Retype the lines of the material from the line with "right elbow: (151, 342, -21)" up to and including the line with "right hip: (155, 354, -4)", copying them exactly as they appear.

※ ※ ※

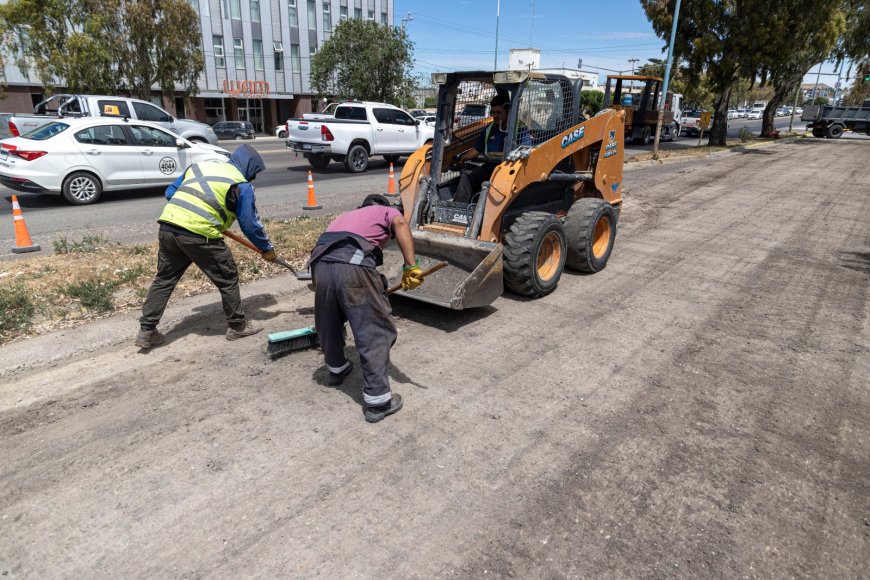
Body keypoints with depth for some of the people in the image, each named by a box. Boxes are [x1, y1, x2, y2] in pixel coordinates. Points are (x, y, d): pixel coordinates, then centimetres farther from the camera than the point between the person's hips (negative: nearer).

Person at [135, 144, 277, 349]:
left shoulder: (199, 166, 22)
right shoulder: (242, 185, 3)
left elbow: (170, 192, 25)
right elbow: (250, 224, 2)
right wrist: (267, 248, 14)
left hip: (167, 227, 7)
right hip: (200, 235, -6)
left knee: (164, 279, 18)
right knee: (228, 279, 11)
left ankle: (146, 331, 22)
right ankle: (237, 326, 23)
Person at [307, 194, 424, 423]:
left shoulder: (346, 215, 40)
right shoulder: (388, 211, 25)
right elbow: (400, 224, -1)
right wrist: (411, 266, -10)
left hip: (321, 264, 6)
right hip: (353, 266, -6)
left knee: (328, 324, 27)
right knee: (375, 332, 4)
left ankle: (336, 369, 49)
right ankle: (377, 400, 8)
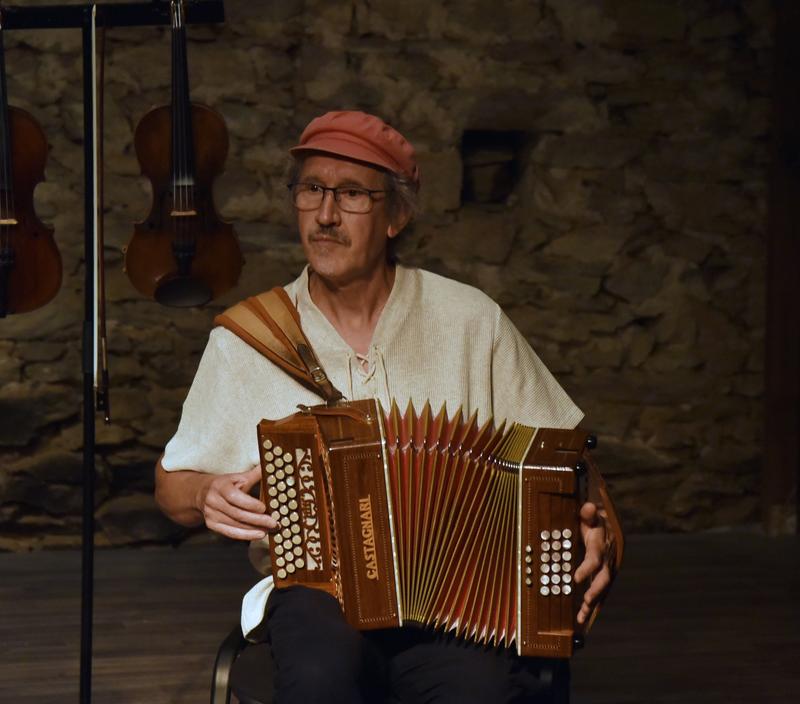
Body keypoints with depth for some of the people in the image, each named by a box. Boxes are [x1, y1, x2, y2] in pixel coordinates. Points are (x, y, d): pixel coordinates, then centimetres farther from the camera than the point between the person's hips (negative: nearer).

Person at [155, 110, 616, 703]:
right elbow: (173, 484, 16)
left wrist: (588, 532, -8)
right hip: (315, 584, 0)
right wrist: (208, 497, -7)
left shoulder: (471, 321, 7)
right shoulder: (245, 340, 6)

※ ※ ※

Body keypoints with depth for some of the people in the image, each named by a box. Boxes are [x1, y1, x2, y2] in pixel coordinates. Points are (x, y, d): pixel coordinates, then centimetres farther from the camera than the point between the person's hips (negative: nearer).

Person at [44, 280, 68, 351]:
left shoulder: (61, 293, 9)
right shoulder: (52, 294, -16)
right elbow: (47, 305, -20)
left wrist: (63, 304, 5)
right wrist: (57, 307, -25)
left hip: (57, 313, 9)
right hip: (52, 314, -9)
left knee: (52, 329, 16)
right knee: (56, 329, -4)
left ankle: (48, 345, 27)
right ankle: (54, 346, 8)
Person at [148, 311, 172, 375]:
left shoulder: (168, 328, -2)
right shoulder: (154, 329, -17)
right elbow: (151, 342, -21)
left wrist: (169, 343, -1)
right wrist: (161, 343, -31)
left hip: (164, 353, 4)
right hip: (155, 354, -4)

※ ※ ※

Solution to this exercise:
right elbow: (151, 342, -21)
left wrist: (169, 343, -1)
right wrist: (161, 343, -31)
left hip: (164, 353, 4)
right hip: (155, 354, -4)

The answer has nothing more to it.